Guidelines, scope, and payouts of the Gitcoin Security Bounty Program.
Gitcoin is an open-source marketplace with our code available for inspection and research. If you discover a severe bug affecting our users' privacy, data, or security, we ask that you disclose it responsibly and privately. For security-related vulnerabilities, we reward researchers for private and professional disclosure.
Non-security issues (style issues, gas optimizations) are not eligible for this bounty.
Participating in our security bounty program requires you to follow our guidelines. Responsible investigation and reporting include, but are not limited to the following:
Don't download, modify, or destroy other users' data.
Don't cause a denial of service on our platform through exploits, vulnerabilities, traffic, or causing issues with our technology providers.
Don't repeatedly request updates on your reports. Gitcoin is a small team, and constant requests for updates can render your report ineligible. Allow us up to 7 days to respond to your emails.
Do only use your own account to test issues in production. You can also download our open source code and run your own instance to research and test for vulnerabilities.
Social engineering attacks, DDOS, physical access, spearfishing, etc., are not eligible.
Payouts will be made to the first individuals who submit a report.
The Gitcoin team has the final say in all determinations of bounty payouts, including severity, classification, amount, whether the report falls under our guidelines, etc.
Vulnerabilities should be disclosed directly to the Gitcoin team by emailing [email protected] - reports should not be made publically or to any third party. These communications must remain confidential to be eligible.
Threats, ransom demands, unprofessional language, etc. of any kind will automatically disqualify you from participating in the program.
The only domain eligible for the bounty program is https://gitcoin.co - no subdomains, related services, etc., are within the scope of the program. Vulnerabilities found in support services (ex: Slack, WordPress, etc.) are not eligible.
Any significant vulnerability may be eligible for an award provided it follows the guidelines set in this document.
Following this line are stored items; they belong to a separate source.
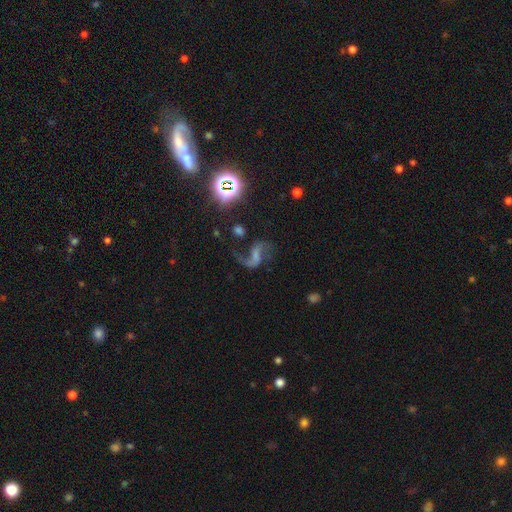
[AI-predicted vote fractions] Smooth or featured? Predicted: featured or disk (p=0.76). Edge-on disk? Predicted: no (p=0.97). Bar? Predicted: weak (p=0.42). Spiral arms? Predicted: yes (p=0.93). Spiral winding? Predicted: loose (p=0.84). Spiral arm count? Predicted: 2 (p=0.82). Bulge size? Predicted: none (p=0.47). Merging? Predicted: none (p=0.56).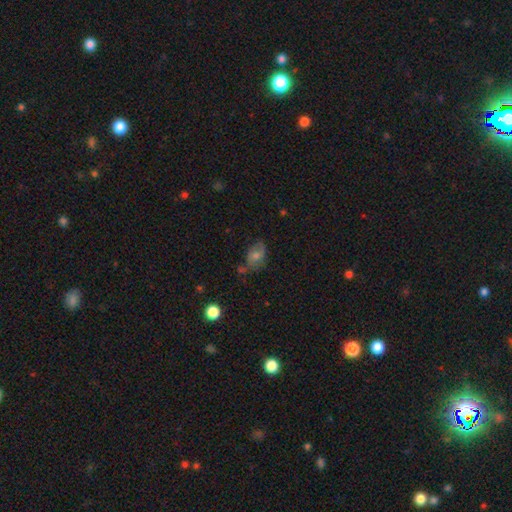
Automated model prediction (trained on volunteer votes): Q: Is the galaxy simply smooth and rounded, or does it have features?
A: smooth — 56%.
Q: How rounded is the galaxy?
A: in between — 79%.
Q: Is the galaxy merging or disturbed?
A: none — 52%.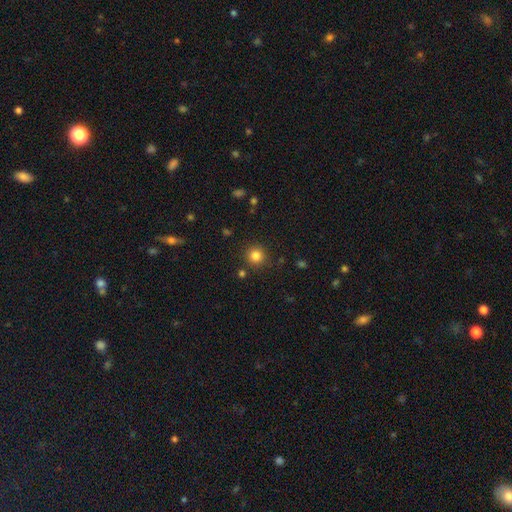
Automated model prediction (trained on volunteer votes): A smooth galaxy with no disk features (82%) that is round (95%).

Vote fractions:
- Smooth or featured? smooth: 82% / star or artifact: 13% / featured or disk: 5%
- How rounded? round: 95% / in between: 5% / cigar-shaped: 1%
- Merging? none: 88% / minor disturbance: 6% / merger: 3% / major disturbance: 2%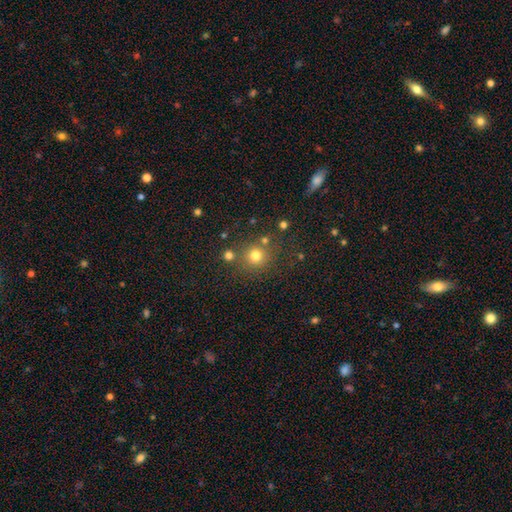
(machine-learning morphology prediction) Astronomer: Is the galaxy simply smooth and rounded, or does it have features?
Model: smooth — 75%.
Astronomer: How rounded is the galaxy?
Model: round — 91%.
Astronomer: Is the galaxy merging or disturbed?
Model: none — 77%.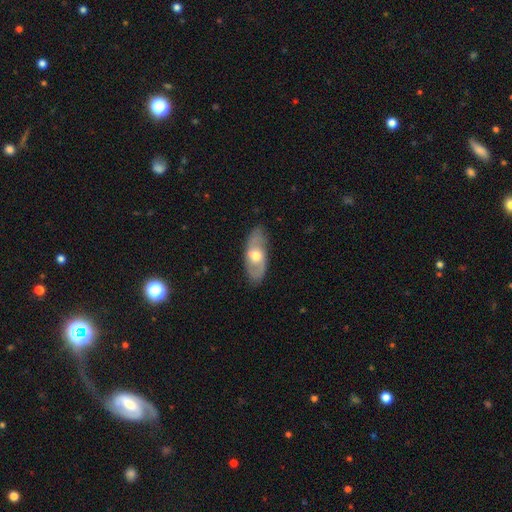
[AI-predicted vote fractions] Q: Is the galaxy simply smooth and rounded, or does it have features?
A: featured or disk — 51%.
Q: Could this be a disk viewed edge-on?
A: no — 82%.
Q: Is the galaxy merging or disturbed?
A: none — 79%.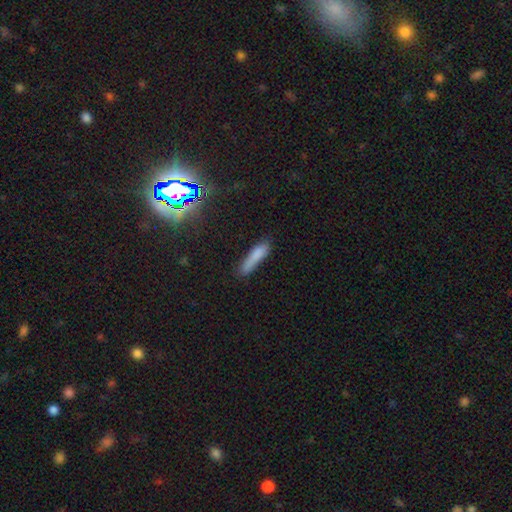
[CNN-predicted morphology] smooth 78%, featured or disk 11%, star or artifact 11%. Down the decision tree: how rounded — cigar-shaped (83%); merging — none (65%).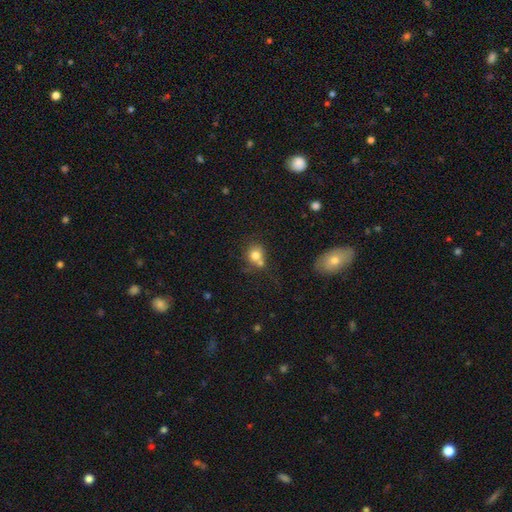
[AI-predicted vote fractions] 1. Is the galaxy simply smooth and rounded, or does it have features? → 78% smooth, 11% featured or disk, 11% star or artifact.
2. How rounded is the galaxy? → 80% round, 19% in between, 1% cigar-shaped.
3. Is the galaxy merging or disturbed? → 44% none, 38% merger, 12% minor disturbance, 5% major disturbance.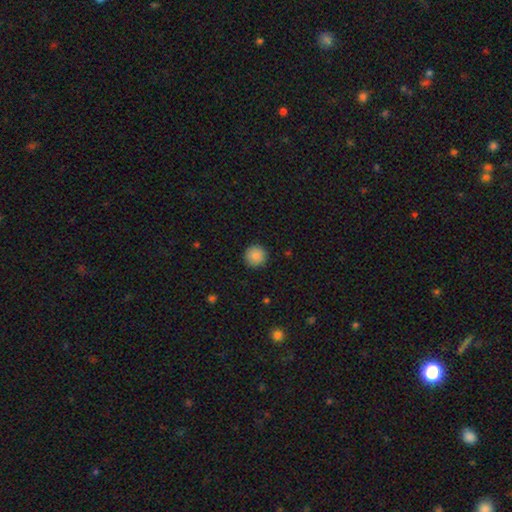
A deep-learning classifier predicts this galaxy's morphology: Smooth or featured?
  - smooth: 88% *
  - star or artifact: 8%
  - featured or disk: 4%
How rounded?
  - round: 96% *
  - in between: 3%
  - cigar-shaped: 1%
Merging?
  - none: 92% *
  - minor disturbance: 6%
  - major disturbance: 2%
  - merger: 1%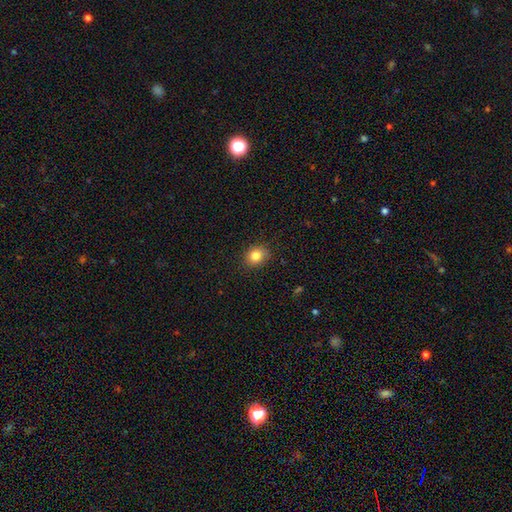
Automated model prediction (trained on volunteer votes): The model was most divided on "how rounded": round: 65%, in between: 34%, cigar-shaped: 1%. More confident: smooth or featured — smooth (83%); merging — none (82%).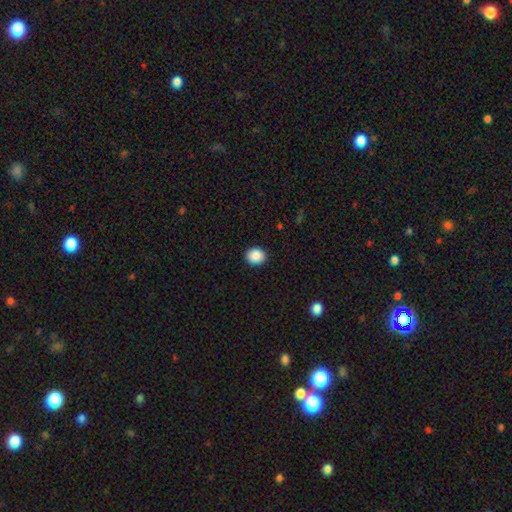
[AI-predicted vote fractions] Morphology: type=smooth (89%); roundness=round (71%); merging=none (92%).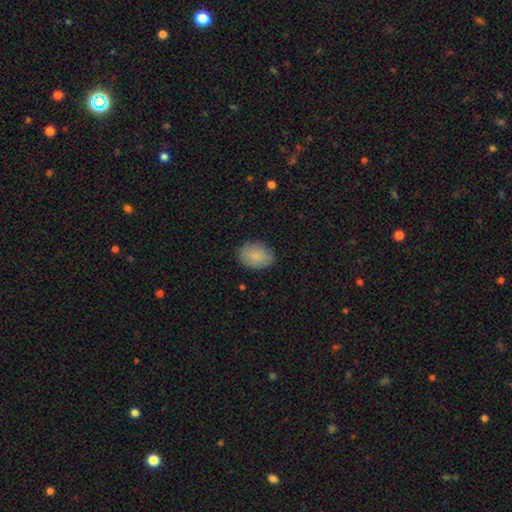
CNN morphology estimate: type=smooth (85%); roundness=in between (68%); merging=none (82%).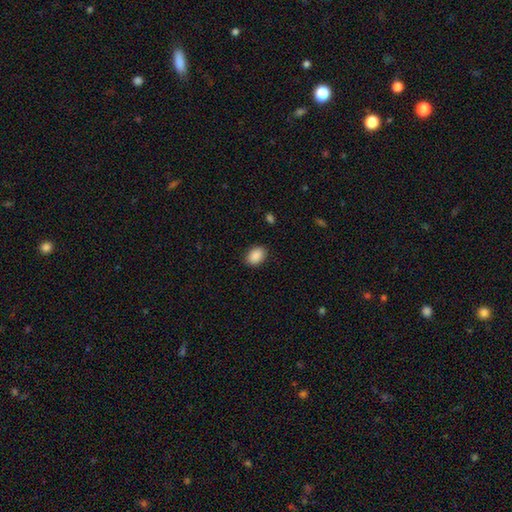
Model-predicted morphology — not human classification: Q: Smooth or featured?
A: smooth (90%); runner-up: star or artifact (7%)
Q: How rounded?
A: in between (76%); runner-up: round (23%)
Q: Merging?
A: none (88%); runner-up: minor disturbance (9%)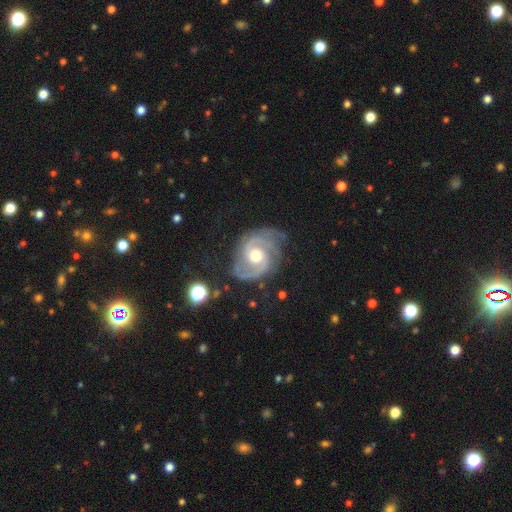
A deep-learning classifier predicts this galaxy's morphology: Q: Smooth or featured?
A: featured or disk (91%); runner-up: smooth (5%)
Q: Edge-on disk?
A: no (98%); runner-up: yes (2%)
Q: Bar?
A: no (63%); runner-up: weak (31%)
Q: Spiral arms?
A: yes (98%); runner-up: no (2%)
Q: Spiral winding?
A: medium (47%); runner-up: tight (43%)
Q: Spiral arm count?
A: 2 (81%); runner-up: 3 (7%)
Q: Bulge size?
A: moderate (63%); runner-up: large (28%)
Q: Merging?
A: none (71%); runner-up: minor disturbance (20%)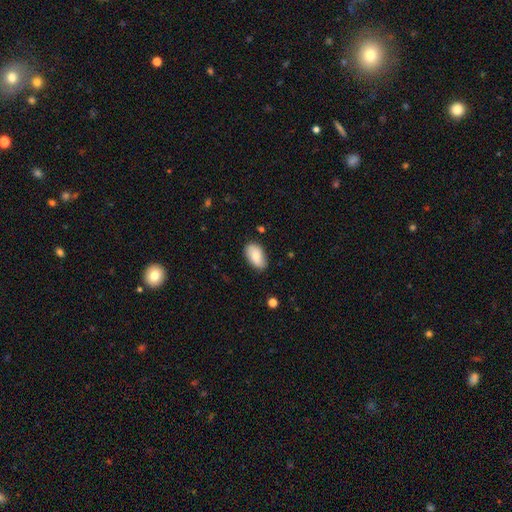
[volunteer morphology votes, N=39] Smooth or featured: smooth — 77% (featured or disk — 21%)
How rounded: in between — 93% (round — 3%)
Merging: none — 76% (minor disturbance — 21%)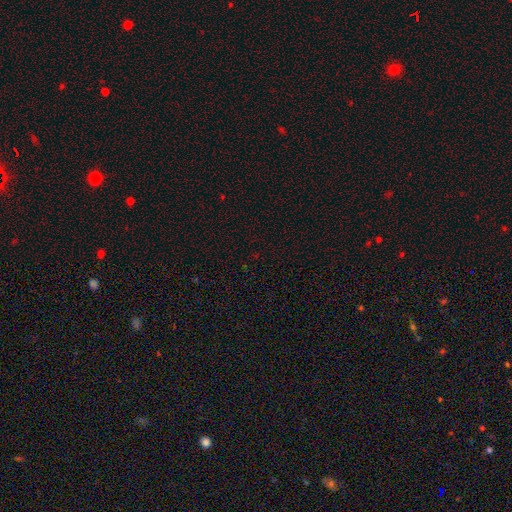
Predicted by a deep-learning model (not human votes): star or artifact 70%, smooth 24%, featured or disk 6%.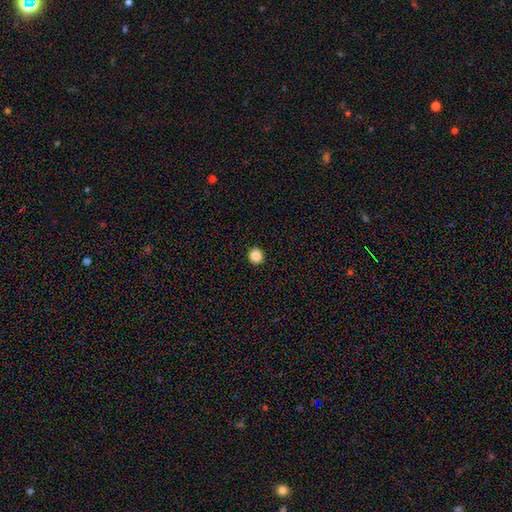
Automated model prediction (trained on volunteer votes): The model was most divided on "smooth or featured": smooth: 85%, star or artifact: 10%, featured or disk: 4%. More confident: merging — none (94%); how rounded — round (91%).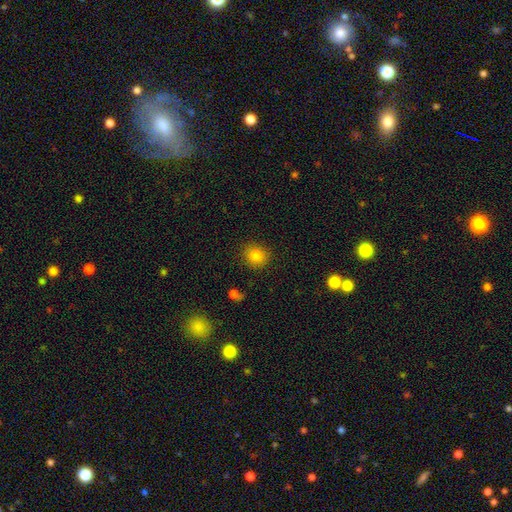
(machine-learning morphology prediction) smooth-or-featured: smooth: 83% | star or artifact: 12% | featured or disk: 6%
  how-rounded: round: 84% | in between: 15% | cigar-shaped: 1%
  merging: none: 88% | minor disturbance: 8% | major disturbance: 2% | merger: 2%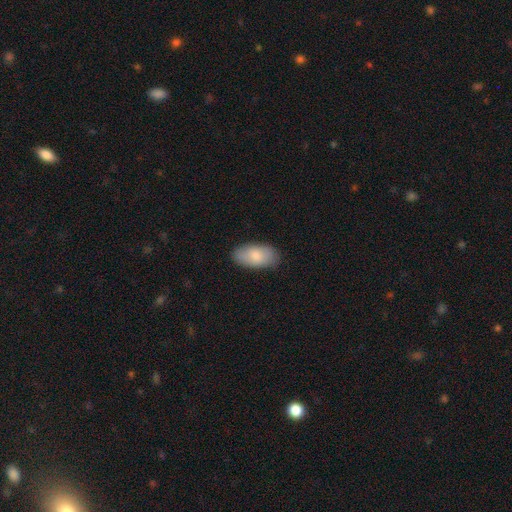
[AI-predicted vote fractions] Smooth or featured: smooth — 82% (featured or disk — 12%)
How rounded: in between — 94% (cigar-shaped — 3%)
Merging: none — 84% (minor disturbance — 12%)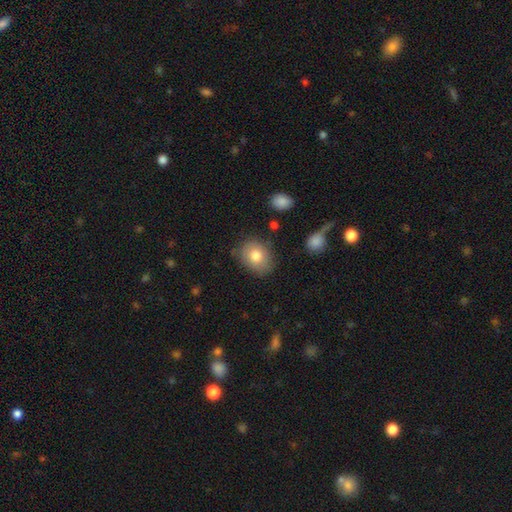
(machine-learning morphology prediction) smooth_or_featured: smooth (p=0.78) [alt: featured or disk p=0.14]
how_rounded: round (p=0.52) [alt: in between p=0.47]
merging: none (p=0.77) [alt: minor disturbance p=0.16]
Some examples of eligible issues are:
Cross-Site Request Forgery (CSRF)
Cross-Site Scripting (XSS)
Server-Side Request Forgery (SSRF)
Some examples of ineligible issues are:
Man in the Middle (MiTM) Attacks
Denial of Service Attacks
Missing DNS Records
Brute Force Attacks
Vulnerabilities in third-party services or third-party platforms
Vulnerabilities in past versions of the software
Vulnerabilities affecting outdated browsers or operating systems
Eligible Reports must contain enough information and a proof of concept code or screenshots. After a report is made and confirmed, efforts will be made to fix the issue. Researchers agree to assist in the testing of the fixes.